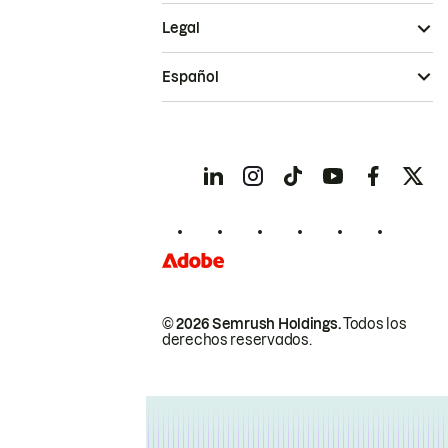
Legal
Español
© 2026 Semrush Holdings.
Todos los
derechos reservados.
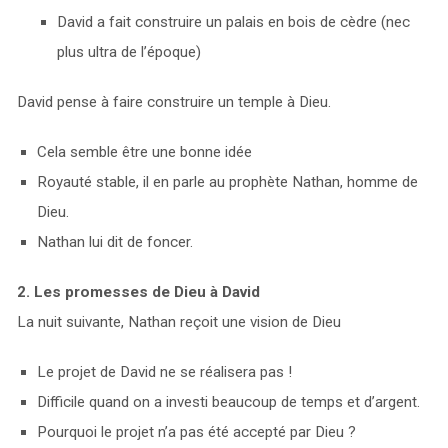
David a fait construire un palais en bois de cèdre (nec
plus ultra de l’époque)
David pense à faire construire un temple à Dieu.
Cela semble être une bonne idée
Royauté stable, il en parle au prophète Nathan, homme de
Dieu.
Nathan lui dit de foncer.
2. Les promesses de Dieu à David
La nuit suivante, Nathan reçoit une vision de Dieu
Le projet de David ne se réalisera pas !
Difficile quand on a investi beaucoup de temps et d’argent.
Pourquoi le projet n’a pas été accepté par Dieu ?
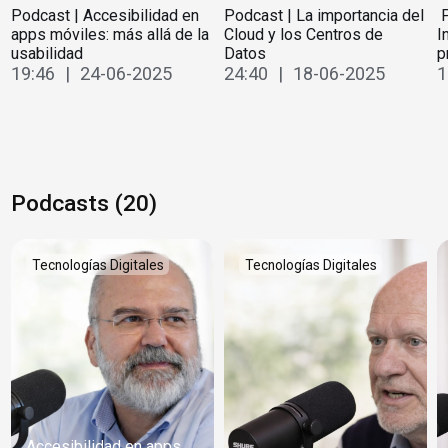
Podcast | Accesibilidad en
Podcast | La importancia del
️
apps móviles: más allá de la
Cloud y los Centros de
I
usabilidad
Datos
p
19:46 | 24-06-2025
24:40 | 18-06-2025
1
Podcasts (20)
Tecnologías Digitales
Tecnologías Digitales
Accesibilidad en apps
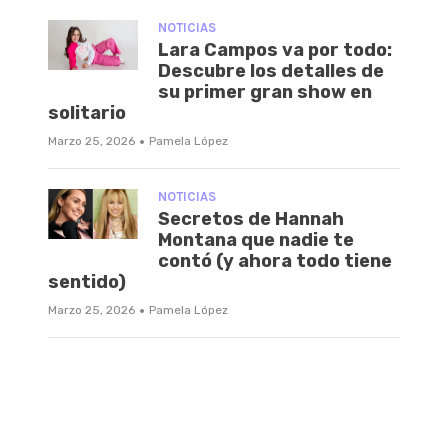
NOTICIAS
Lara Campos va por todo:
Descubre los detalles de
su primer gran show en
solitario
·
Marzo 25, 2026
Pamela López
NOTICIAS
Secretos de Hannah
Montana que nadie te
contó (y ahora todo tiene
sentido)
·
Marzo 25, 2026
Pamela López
· · · · ·
▸ PROBLEM:
From the records above, report the count of lines containing "David" and nothing more.

▸ OUTPUT FOR THIS TASK:
4